Specifically, the tool focuses on four types of conservation actions: bird-friendly agriculture, bird-friendly ranching, bird-friendly communities, and establishing and managing protected areas. Each of these conservation actions has its own module in the tool. Within each module, users can combine layers to find the most suitable places for a conservation action.  Then, other areas of interest (such as National Parks, Important Bird Areas, Key Biodiversity Areas, or political boundaries) can be overlaid on the maps to provide more detailed information. With this tool, users can walk through a process of identifying broad-scale priority landscapes for migratory birds and then match this information with finer scale regional and local information to inform on-the-ground conservation actions. 

The tool has already been applied to inform work by the Audubon Americas team. The team was recently approached by a partner who was interested in using carbon credits to support sustainable ranching activities. Using the tool, the Audubon Americas team assessed the potential conservation actions in areas suitable for carbon credits to contribute to migratory bird conservation. The information suggested several specific areas where these actions could benefit migratory birds, and the team was able to overlay other spatial information to help assess the feasibility of contacting landowners in these areas. Using this information, the team has decided to continue pursuing this opportunity to combine carbon credits, sustainable ranching, and bird conservation. 

“Alas Seguras will help us develop innovative approaches to conservation and protect migratory birds that travel throughout the hemisphere,” explains Marci Eggers, vice president for conservation, Audubon Americas, “and looking forward, this effort in Colombia provides a model that we can scale up and apply to bird conservation across Latin America.”   

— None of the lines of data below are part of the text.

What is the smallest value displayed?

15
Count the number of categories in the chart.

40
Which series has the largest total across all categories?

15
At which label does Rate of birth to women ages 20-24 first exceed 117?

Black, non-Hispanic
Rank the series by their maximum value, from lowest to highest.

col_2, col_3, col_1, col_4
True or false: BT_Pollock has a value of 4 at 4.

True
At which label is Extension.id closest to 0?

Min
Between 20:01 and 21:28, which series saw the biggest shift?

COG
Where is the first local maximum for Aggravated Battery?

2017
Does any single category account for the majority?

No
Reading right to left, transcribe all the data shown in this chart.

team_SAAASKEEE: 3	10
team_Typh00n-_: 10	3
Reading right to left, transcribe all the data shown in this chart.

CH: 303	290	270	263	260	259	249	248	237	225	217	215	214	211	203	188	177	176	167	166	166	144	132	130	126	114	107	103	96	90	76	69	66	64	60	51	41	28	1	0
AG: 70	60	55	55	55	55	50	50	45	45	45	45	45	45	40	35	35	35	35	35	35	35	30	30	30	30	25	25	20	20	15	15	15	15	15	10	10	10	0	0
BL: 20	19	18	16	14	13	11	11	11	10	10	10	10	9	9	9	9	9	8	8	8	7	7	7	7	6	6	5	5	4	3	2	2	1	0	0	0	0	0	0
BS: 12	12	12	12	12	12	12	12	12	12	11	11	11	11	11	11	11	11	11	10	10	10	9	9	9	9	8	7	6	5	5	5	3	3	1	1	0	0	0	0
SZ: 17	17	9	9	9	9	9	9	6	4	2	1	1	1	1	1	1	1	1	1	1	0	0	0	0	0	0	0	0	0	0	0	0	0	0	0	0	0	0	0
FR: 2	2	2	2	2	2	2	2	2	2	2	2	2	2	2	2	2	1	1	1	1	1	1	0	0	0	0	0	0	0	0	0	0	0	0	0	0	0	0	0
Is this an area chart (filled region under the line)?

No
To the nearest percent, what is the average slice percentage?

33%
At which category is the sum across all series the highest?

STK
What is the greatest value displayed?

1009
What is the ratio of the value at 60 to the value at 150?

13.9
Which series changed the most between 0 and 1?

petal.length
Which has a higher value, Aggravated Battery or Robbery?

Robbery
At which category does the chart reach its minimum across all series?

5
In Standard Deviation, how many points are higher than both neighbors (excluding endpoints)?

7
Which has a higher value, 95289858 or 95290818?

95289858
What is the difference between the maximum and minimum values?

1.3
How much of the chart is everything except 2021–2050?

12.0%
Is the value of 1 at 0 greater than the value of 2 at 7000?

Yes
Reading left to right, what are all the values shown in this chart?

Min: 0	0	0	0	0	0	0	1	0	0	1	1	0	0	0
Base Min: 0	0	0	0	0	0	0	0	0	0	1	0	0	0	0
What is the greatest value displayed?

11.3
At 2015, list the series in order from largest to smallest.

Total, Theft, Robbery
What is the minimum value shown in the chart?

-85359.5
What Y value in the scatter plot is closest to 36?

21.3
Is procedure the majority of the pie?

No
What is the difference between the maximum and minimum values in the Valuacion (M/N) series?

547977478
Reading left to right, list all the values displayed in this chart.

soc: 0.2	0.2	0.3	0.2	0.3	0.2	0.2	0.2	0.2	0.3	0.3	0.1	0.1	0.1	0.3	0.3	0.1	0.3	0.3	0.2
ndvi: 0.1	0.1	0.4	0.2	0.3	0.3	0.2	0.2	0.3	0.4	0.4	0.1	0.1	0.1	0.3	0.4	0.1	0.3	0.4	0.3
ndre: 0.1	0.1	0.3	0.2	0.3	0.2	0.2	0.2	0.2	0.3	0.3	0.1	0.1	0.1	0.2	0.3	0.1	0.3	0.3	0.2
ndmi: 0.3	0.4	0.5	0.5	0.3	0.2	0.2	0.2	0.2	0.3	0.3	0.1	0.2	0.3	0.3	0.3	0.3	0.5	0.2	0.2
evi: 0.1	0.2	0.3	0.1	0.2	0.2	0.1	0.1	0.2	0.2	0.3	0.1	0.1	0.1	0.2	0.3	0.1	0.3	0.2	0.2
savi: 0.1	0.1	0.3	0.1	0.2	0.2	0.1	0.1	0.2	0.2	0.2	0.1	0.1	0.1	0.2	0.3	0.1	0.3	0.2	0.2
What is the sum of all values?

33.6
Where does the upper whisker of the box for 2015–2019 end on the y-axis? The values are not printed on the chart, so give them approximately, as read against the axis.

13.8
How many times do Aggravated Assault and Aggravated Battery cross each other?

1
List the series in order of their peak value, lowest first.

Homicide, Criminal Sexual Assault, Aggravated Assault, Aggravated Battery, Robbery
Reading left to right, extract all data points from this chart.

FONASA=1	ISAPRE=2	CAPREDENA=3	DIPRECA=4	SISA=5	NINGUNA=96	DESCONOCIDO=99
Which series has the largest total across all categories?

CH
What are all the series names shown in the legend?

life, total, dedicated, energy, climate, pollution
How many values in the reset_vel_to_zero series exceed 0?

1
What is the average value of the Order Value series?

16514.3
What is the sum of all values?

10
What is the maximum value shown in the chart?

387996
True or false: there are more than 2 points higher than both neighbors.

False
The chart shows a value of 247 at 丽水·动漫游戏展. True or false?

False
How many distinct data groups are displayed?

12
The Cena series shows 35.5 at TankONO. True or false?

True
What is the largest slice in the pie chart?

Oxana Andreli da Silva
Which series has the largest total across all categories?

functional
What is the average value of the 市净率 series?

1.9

Alas Seguras is funded by a grant through NASA’s Earth Science Applied Sciences, Ecological Conservation Program. This program works with end users to empower communities to use NASA data to address challenges in ecological conservation, water resources, health and air quality and other areas. The online tool is built using the Esri ArcGIS platform, leveraging Audubon’s migratory bird models alongside NASA earth observation data hosted in ArcGIS. Esri Business Partner, GreenInfo Network, led the product development, enabling the transformation of distributed datasets into a tool for data-driven decisions. 

Excitingly, the roll out of Alas Seguras in Colombia is only the beginning.  With additional support from NASA for the next four years, Audubon will expand this tool to other countries in Latin America and include detailed information about the projected impacts of climate change on resident and migratory birds. This information will be a critical component of Audubon’s work on regenerative agriculture, coastal resilience, and subnational protected areas that are designed to secure a better future for birds and people.